The paradigm of one drug against multiple targets, known as unimolecular polypharmacology, offers the potential to improve efficacy while overcoming some adverse events associated with the treatment. This approach is best exemplified by targeting two or three class B1 G protein-coupled receptors, namely, glucagon-like peptide-1 receptor (GLP-1R), glucagon receptor (GCGR) and glucose-dependent insulinotropic polypeptide receptor for treatment of type 2 diabetes and obesity. Some of the dual and triple agonists have already shown initial successes in clinical trials, although the molecular mechanisms underlying their multiplexed pharmacology remain elusive. In this study we employed structure-based site-directed mutagenesis together with pharmacological assays to compare agonist efficacy across two key signaling pathways, cAMP accumulation and ERK1/2 phosphorylation (pERK1/2). Three dual agonists (peptide 15, MEDI0382 and SAR425899) and one triple agonist (peptide 20) were evaluated at GLP-1R and GCGR, relative to the native peptidic ligands (GLP-1 and glucagon). Our results reveal the existence of residue networks crucial for unimolecular agonist-mediated receptor activation and their distinct signaling patterns, which might be useful to the rational design of biased drug leads.

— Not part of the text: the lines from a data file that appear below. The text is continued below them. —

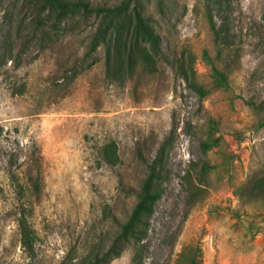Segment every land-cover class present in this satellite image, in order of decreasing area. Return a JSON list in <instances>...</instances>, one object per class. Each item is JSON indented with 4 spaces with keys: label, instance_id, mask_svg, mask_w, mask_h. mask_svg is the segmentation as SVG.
<instances>
[{
    "label": "rangeland",
    "instance_id": "obj_1",
    "mask_svg": "<svg viewBox=\"0 0 264 264\" xmlns=\"http://www.w3.org/2000/svg\"><path fill=\"white\" fill-rule=\"evenodd\" d=\"M86 1L129 2L162 55L130 70L127 22L109 57L88 55L95 18L56 28L36 0H0V264H81L104 250L164 141L170 176L140 258L127 249L109 264H187L190 248L201 264H264V201L237 196L264 171V0H161L163 13L160 0ZM212 67L227 88L212 86ZM208 139L219 142L203 152Z\"/></svg>",
    "mask_w": 264,
    "mask_h": 264
},
{
    "label": "trees",
    "instance_id": "obj_2",
    "mask_svg": "<svg viewBox=\"0 0 264 264\" xmlns=\"http://www.w3.org/2000/svg\"><path fill=\"white\" fill-rule=\"evenodd\" d=\"M39 14H53L56 28L65 24L73 18H95L97 20L95 29L88 44V55H91L99 47H104L107 57L110 56L111 47H120L121 30L124 22L128 23L131 35L124 46L127 64L133 70L140 62L147 68L152 67L153 58L151 54L162 55V39L156 32L150 19L142 12L135 10L133 20L128 17L129 2L119 5H93L86 0H36ZM160 12H164L162 1H158ZM212 19L210 18V21ZM148 45L150 52L146 49ZM204 58L209 63L207 54ZM152 69V68H151ZM212 83L216 89L227 88L228 79L224 71L212 67ZM201 97L208 94L202 87L195 86ZM219 139H208L202 143V151L207 152L216 146ZM169 142L164 141L158 148L155 156L145 163L146 171L139 189L134 192L136 201L126 219L121 222L115 217L111 221L115 225V232L110 238L108 246L104 250H96L84 258L81 264H109L112 260L119 258L127 249L133 250L132 261L139 260L146 239L150 219L154 214L156 204L161 200L165 192V183L168 181L170 171L167 168ZM214 166L205 163L201 169L202 178L211 171ZM34 187L36 184L33 185ZM131 190V189H129ZM130 193V192H129ZM205 191L198 187L190 191L189 201L195 203L203 197ZM237 196L243 203L264 201V171L257 172L247 179L237 190ZM31 235L25 231L23 241L26 245L31 243ZM187 264H201L200 248L187 251Z\"/></svg>",
    "mask_w": 264,
    "mask_h": 264
}]
</instances>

一种药物针对多个靶标的范例，称为单分子多药理学，提供了提高疗效同时克服与治疗相关的一些不良事件的潜力。这种方法最好的例子是靶向两种或三种 B1 G 蛋白偶联受体，即胰高血糖素样肽-1 受体 (GLP-1R)、胰高血糖素受体 (GCGR) 和葡萄糖依赖性促胰岛素多肽受体，用于治疗 2 型糖尿病和肥胖症。一些双重和三重激动剂已经在临床试验中取得初步成功，尽管其多重药理学背后的分子机制仍然难以捉摸。在这项研究中，我们采用基于结构的定点诱变和药理学分析来比较激动剂在两个关键信号通路中的功效，cAMP 积累和 ERK1/2 磷酸化 (pERK1/2)。相对于天然肽配体（GLP-1 和胰高血糖素），在 GLP-1R 和 GCGR 评估了三种双重激动剂（肽 15、MEDI0382 和 SAR425899）和一种三重激动剂（肽 20）。我们的结果揭示了对单分子激动剂介导的受体激活至关重要的残基网络的存在及其独特的信号模式，这可能有助于偏向药物先导物的合理设计。